▶ [Text section]:
■ ■ ■ ■ ■

# Easy Light Show



## T-Man (May 16, 2008)

It starts with a 90% discount pumpkin flasher.
I used a flatbed car , First with a Krylon spray cap.
The I painted a McDonalds Fudge Sundae Cup and last a red cap for cooking spray. I will say the flasher will be annoying but the kids will go for it. You have to remove the covers to shut the light by pressing down. A little scotch tape will hold it down.
I used low light to show the glow but it does flash.


----------



## T-Man (May 16, 2008)

*Avatar led*

Well to bring you the best, I found an Mc D Avatar figure. The figure was dismembered and left off screen. THis circuit removed from the chest is a blue LED and voice activated. I thought it was more motion activated. The circle is the receiver. The three batteries are in the blue shell on the back. The switch is to the right. I place it on a flatbed and it lit until the train stopped. I thought it was like a welder setup but no I verified it was voice activated. I had to watch a 4 minute video/crtique, while an 8 year old described the thing. I wouldn't torture you with that. Well I had to find out.


----------



## tjcruiser (Jan 10, 2010)

■ ■ ■ ■ ■

▶ [Data section]:
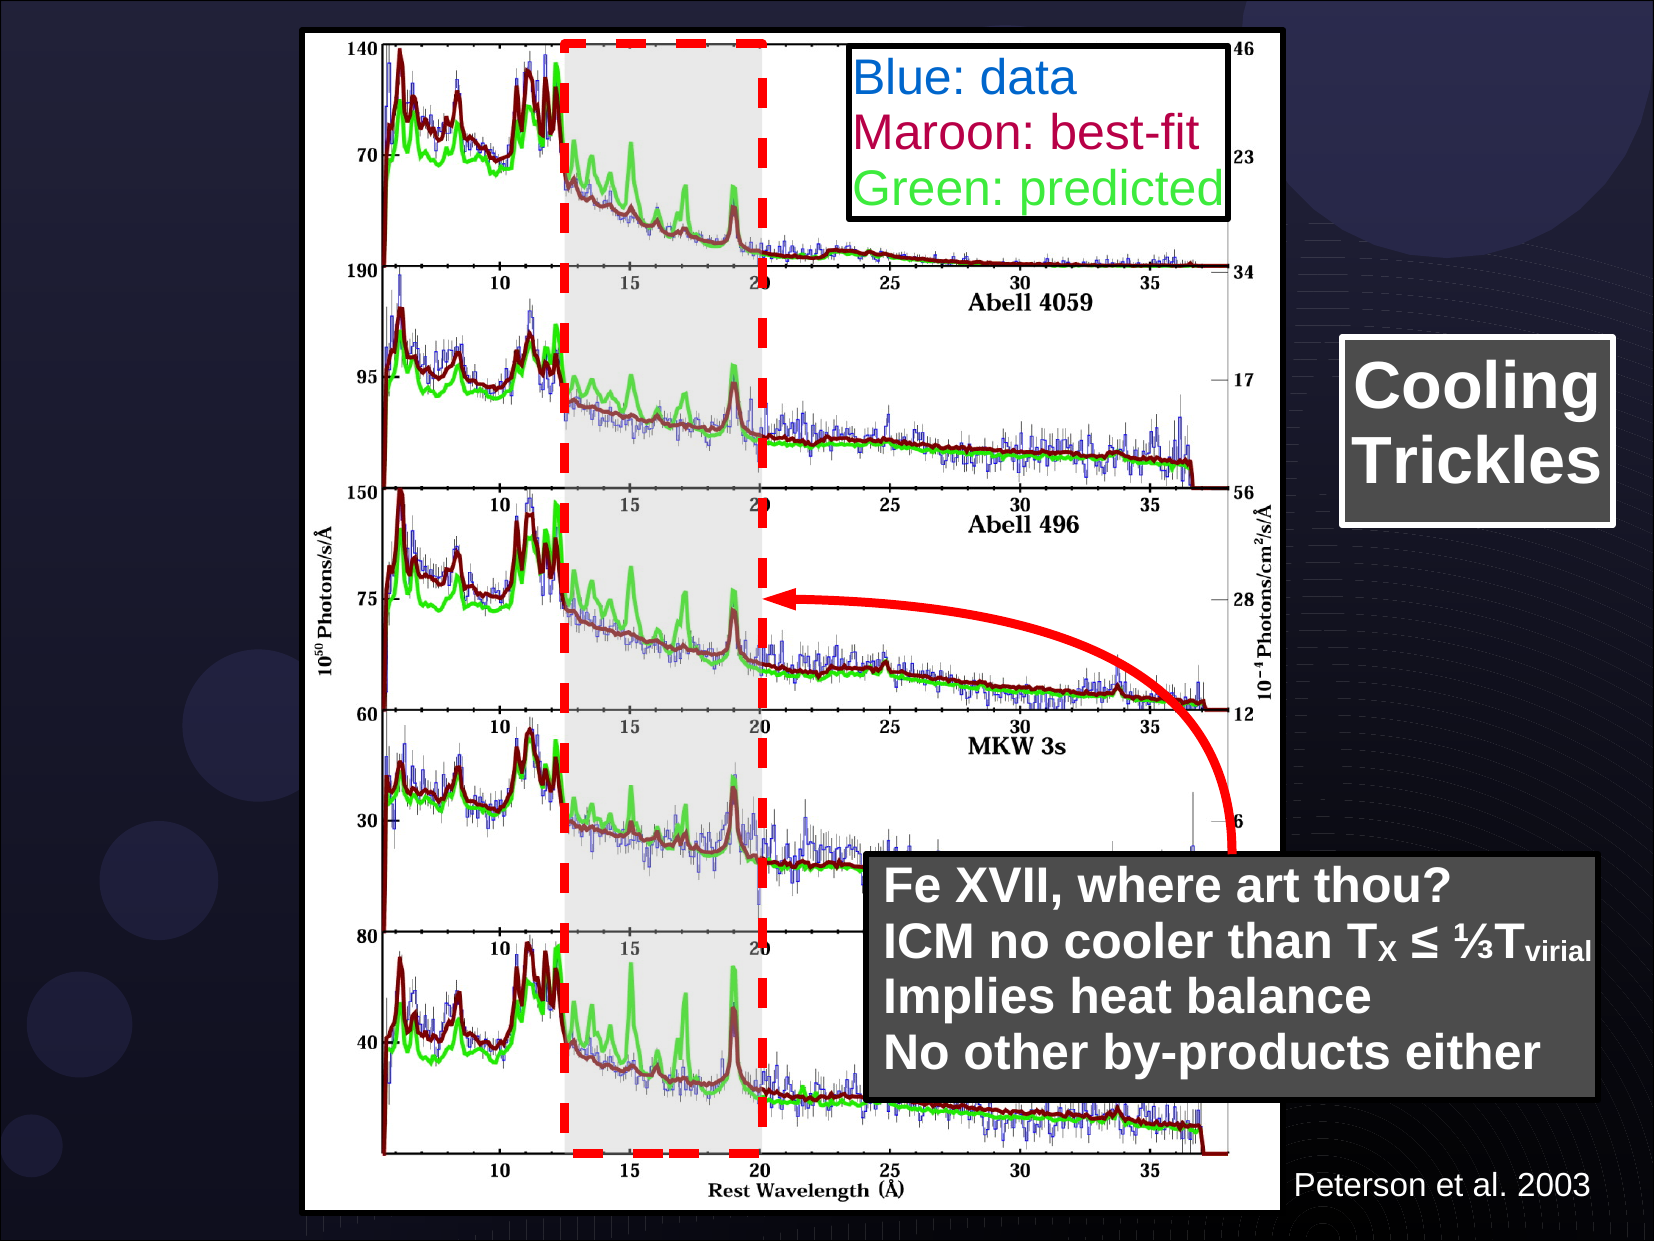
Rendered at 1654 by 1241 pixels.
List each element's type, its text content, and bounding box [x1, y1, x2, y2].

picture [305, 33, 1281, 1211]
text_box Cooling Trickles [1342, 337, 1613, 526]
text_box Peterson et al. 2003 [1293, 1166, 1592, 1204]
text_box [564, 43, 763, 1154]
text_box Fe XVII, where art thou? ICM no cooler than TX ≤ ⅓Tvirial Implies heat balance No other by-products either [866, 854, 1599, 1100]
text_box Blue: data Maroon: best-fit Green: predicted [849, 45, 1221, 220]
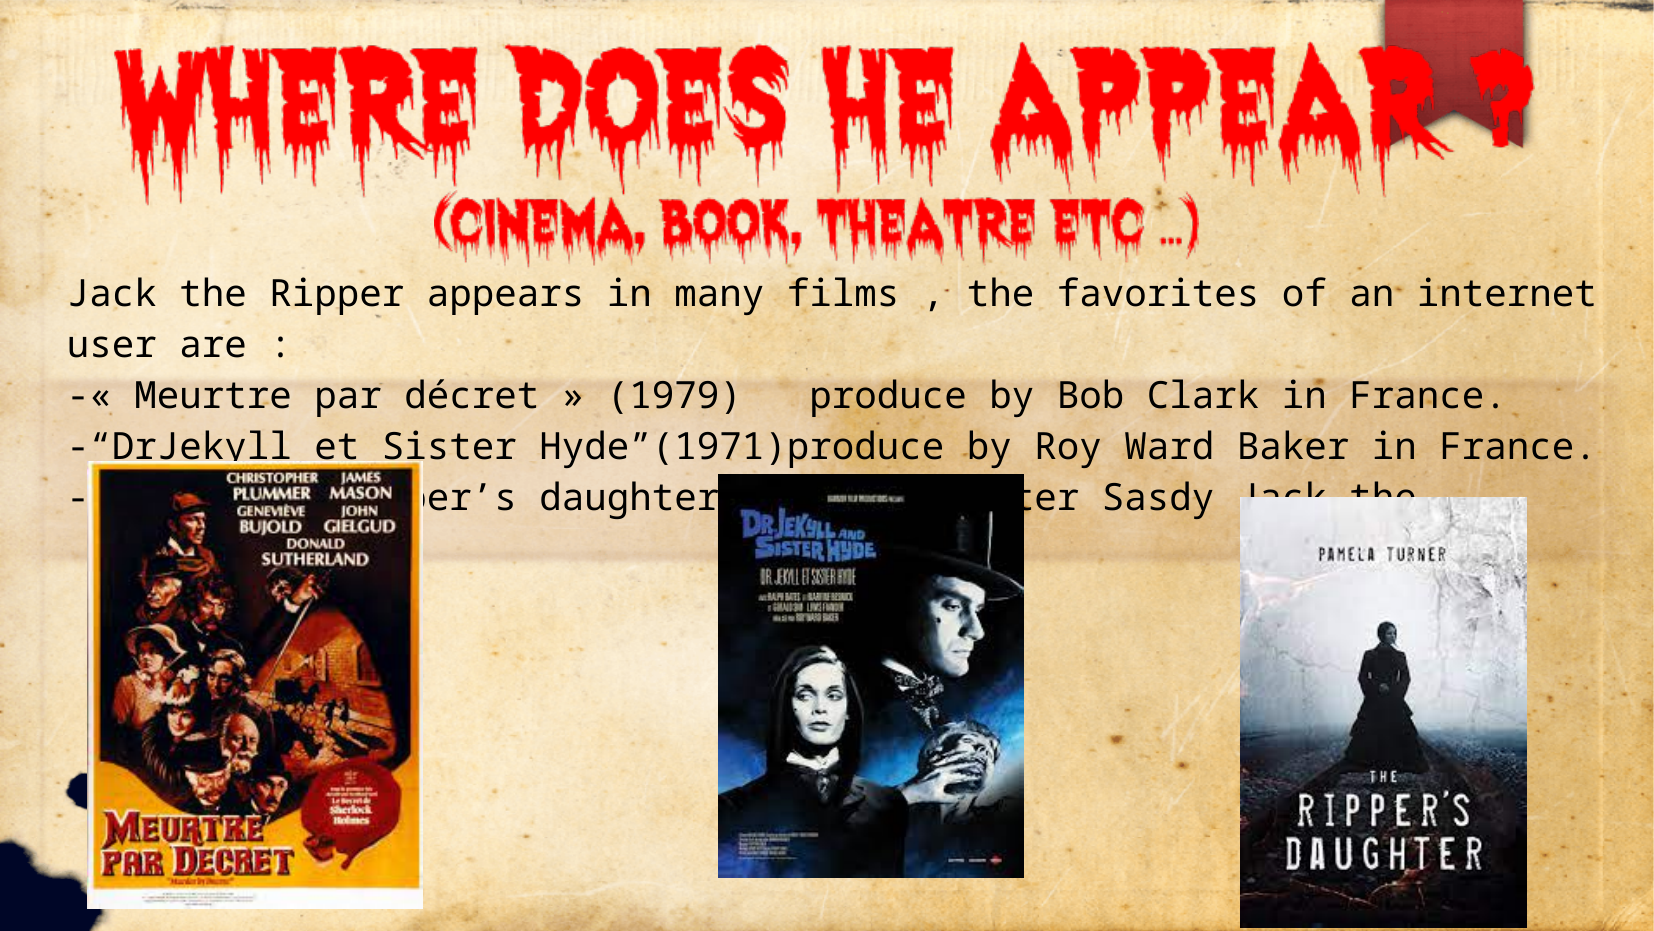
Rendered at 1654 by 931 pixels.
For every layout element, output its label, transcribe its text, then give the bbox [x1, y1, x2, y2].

■ ■ ■ ■ ■

▶ [Problems to work on]:
1. In the light-show thread, where are the three batteries of the circuit taken from the Avatar figure housed?
2. From the light-show thread, extract the passage between "I used a flatbed" and "it does flash.", inclusive.
3. Extend the light-show thread from the point at which it stops.

▶ [Expected responses]:
1. They are in the blue shell on the back.

2.
I used a flatbed car , First with a Krylon spray cap.
The I painted a McDonalds Fudge Sundae Cup and last a red cap for cooking spray. I will say the flasher will be annoying but the kids will go for it. You have to remove the covers to shut the light by pressing down. A little scotch tape will hold it down.
I used low light to show the glow but it does flash.

3.
T-Man,

That's totally cool ... amazing technology, all in a give-away McD's toy. Do ya' think the sound sensor is some sort of diaphragm with conductive graphite inside ... sort of old school microphone to complete the circuit?


----------



## T-Man (May 16, 2008)

Yes, that th best explanation. Maybe you should hear that boy after all. He wasn't too impressed with the light.
He disabled embedding. SO here is a link.

you tube


----------



## tjcruiser (Jan 10, 2010)

Jeez ... that little 8-year-old geek is using words like "Articulation" ...

He's gotta have some CNET techs as his parents, huh?


----------



## Big Ed (Jun 16, 2009)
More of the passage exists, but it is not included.